Miguel Ríos vuelve a ponerse el mono de trabajo con ‘Maneras de vivir’ (que popularizó y divulgó más que los propios Leño al incluirla en su «Rock & Ríos»), pero le falta salpimentarla con un poquito más de garra y pulsión. Ruibal consigue un excelente resultado con ‘Calendario’. Los chicos de Pereza y Burning aúnan creatividad y se enfrascan con chulería de barrio y sonido stoniano en ese tema de principios fundacionales que es ‘No voy más lejos’, ralentizado en esta relectura. Edith Salazar roza lo sublime con ‘La nana’. Esta mujer posee una voz prodigiosa para crear una potente atmósfera emocional de un tema que ya de por sí te toca la fibra, más aún al recordar que esta canción la cantaba el tristemente fallecido Chiqui Mariscal. La Shica hace bueno el título de ‘Sorprendente’ para orillar ese tema hacia sonidos electrónicos y evocadora dulcificación chill out. Marcela Ferrari convierte en tango ‘Mientras tanto’, una de mis temas favoritos cuya revisión le quita chispa y gracia. Dwomo se regodea en la excentricidad con ‘Cucarachas’. Raúl Rodríguez muestra su virtuosismo de la guitarra clásica en ‘Se acabó’. El Bardo le da una cadencia movidita a la originalmente apaciguada ‘Insisto’.
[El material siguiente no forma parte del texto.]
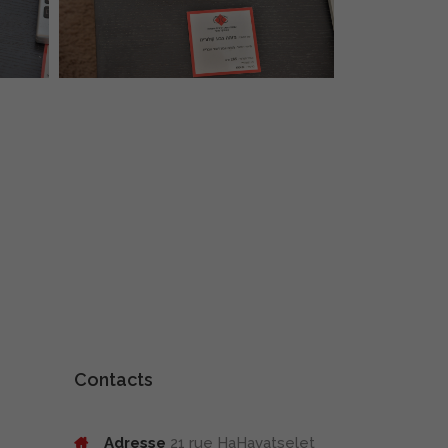
Contacts
Adresse
21 rue HaHavatselet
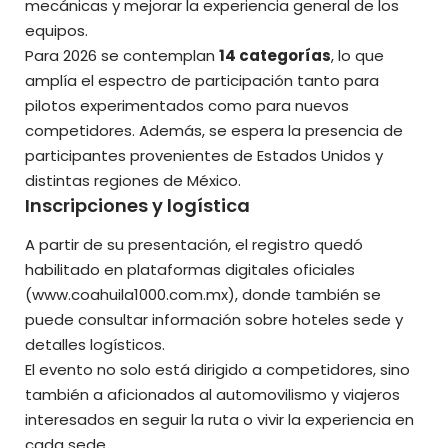
mecánicas y mejorar la experiencia general de los
equipos.
Para 2026 se contemplan
14 categorías
, lo que
amplía el espectro de participación tanto para
pilotos experimentados como para nuevos
competidores. Además, se espera la presencia de
participantes provenientes de Estados Unidos y
distintas regiones de México.
Inscripciones y logística
A partir de su presentación, el registro quedó
habilitado en plataformas digitales oficiales
(
www.coahuila1000.com.mx
), donde también se
puede consultar información sobre hoteles sede y
detalles logísticos.
El evento no solo está dirigido a competidores, sino
también a aficionados al automovilismo y viajeros
interesados en seguir la ruta o vivir la experiencia en
cada sede.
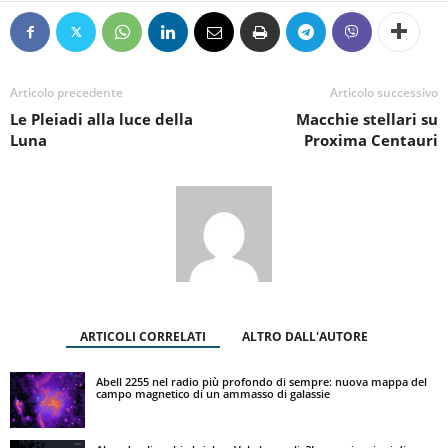
Articolo precedente
Articolo successivo
Le Pleiadi alla luce della
Macchie stellari su
Luna
Proxima Centauri
ARTICOLI CORRELATI
ALTRO DALL'AUTORE
Abell 2255 nel radio più profondo di sempre: nuova mappa del
campo magnetico di un ammasso di galassie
Celtas Cortos envuelven de melancolía y flautas la originariamente retadora y macarrilla ‘La noche de que te hablé’. También aportan flautas Mago de Oz en el temazo ‘Qué desilusión’. La voz de los sin nadie cumplen correctamente con ‘Lo que acabas de elegir’. Los noveles Más Madera abrevian ‘Castigo’ y lo estandarizan con rabia. Salida Nula muta en ska la probablemente canción más propicia para ello, ‘Apágalas’. También han sido convocados dos grupos cuya vida consiste precisamente en versionar temas de Leño. Ahí están La Leñera con ‘No lo entiendo’, y Maneras de Vivir con ‘Corre, corre’. Los dos combos releen con corrección y fiereza el repertorio de sus ídolos. Boikot (‘No se vende el rock&roll’), Mojinos Escozíos (‘Qué tire la toalla’, con una bufonada sin gracia al incluir una alocución de Lopera) y Porretas (‘Sí señor, sí señor’) descorchan versiones previsibles pero entusiastas.

Este doble disco de presentación hermosa y muy cuidada se acompaña de un DVD muy completo que testimonia ampliamente las sesiones de grabación de las bandas participantes. Se echa en falta un documental ilustrado que ubique a Leño en su contexto histórico, que fotografíe los contornos exactos del rock en aquellos años, que explique por qué fueron tan grandes y por qué dieron a luz un legado con rasgos tan definitorios. Somos hijos de nuestro tiempo más que de nuestros padres, y un reportaje que diera fe del tiempo que le tocó vivir a Leño hubiese sido la guinda de este hermoso pastel. Todo lo demás es inobjetable. El homenajeado se merecía algo así. Larga vida a Leño.